PASSAGE SHOWN:

Let \(\psi \in C_{0}^{\infty }(D)\). Then \(\text{ supp }\,\psi \subset D_k\) for some \(k\). The uniform convergence of \(\{u_{n}\}\) immediately yields that

$$\begin{aligned} \lim _{n\rightarrow \infty }\int _D\psi (x)u_{n}(x,t)dx=\int _D\psi (x)u(x,t)dx \end{aligned}$$

for all \(t\in (0, T)\). Now let \(0<s<t<T\). We observe that

$$\begin{aligned}&\left| \int _s^t\int _{D}L_n\psi u_n\,dx\,d\tau -\int _s^t\int _{D}L\psi u\,dx\,d\tau \right| \\&\quad \le \Vert L_n\psi -L\psi \Vert _{L^1(D_k\times [s, t])}\Vert u_n\Vert _{L^{\infty }(D_k\times [s, t])} +\Vert L\psi \Vert _{L^1(D_k\times [s, t])}\Vert u- u_n\Vert _{L^{\infty }(D_k\times [s, t])}, \end{aligned}$$

where the first summand on the right-hand side tends to zero by convergence of \(a^{ij}_n, b^i_n\) and \(c_n\) to \(a^{ij}, b^i\) and \(c\) respectively. The uniform convergence of \(\{u_n\}\) to \(u\) yields convergence of the second summand to zero. Therefore,

$$\begin{aligned} \lim _{n\rightarrow \infty }\int _s^t\int _{D}L_n\psi u_n\,dx\,d\tau =\int _s^t\int _{D}L\psi u\,dx\,d\tau . \end{aligned}$$

Thus, letting \(n\rightarrow \infty \), we obtain

$$\begin{aligned} \int _D\psi (x)u(x, t)=\int _D\psi (x)u(x, s)\,dx+\int _s^t\int _DL\psi u\,dx\,d\tau \end{aligned}$$

for all \(s, t\in (0, T)\).

3. Let us justify the limit as \(s\rightarrow 0\).

LISTED ENTRIES:
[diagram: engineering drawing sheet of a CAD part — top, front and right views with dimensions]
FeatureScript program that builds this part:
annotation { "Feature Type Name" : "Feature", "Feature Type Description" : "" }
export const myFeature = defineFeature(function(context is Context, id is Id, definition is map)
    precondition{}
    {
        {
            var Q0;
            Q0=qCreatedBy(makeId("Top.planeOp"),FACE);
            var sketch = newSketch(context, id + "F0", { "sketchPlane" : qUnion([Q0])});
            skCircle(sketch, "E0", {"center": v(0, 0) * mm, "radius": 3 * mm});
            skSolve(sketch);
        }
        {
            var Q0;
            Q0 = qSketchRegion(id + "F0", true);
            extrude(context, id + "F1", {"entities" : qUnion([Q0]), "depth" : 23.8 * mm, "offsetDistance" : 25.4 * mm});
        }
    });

WRITTEN TASK 1:
Answer these questions from the proof excerpt.
(a) Which property of the sequence {u_n} gives the limit of the integral of ψ times u_n over D?
(b) The first summand on the right-hand side of the inequality tends to zero. What convergence causes this?
(c) Which limit does step 3 set out to justify?
WRITTEN TASK 2: Reproduce the proof excerpt word for word, starting with "Thus, letting \(n\rightarrow" and going on through "as \(s\rightarrow 0\).".

FINAL ANSWER 1:
(a) The uniform convergence of {u_n}.
(b) The convergence of a^{ij}_n, b^i_n and c_n to a^{ij}, b^i and c respectively.
(c) The limit as s → 0.

FINAL ANSWER 2:
Thus, letting \(n\rightarrow \infty \), we obtain

$$\begin{aligned} \int _D\psi (x)u(x, t)=\int _D\psi (x)u(x, s)\,dx+\int _s^t\int _DL\psi u\,dx\,d\tau \end{aligned}$$

for all \(s, t\in (0, T)\).

3. Let us justify the limit as \(s\rightarrow 0\).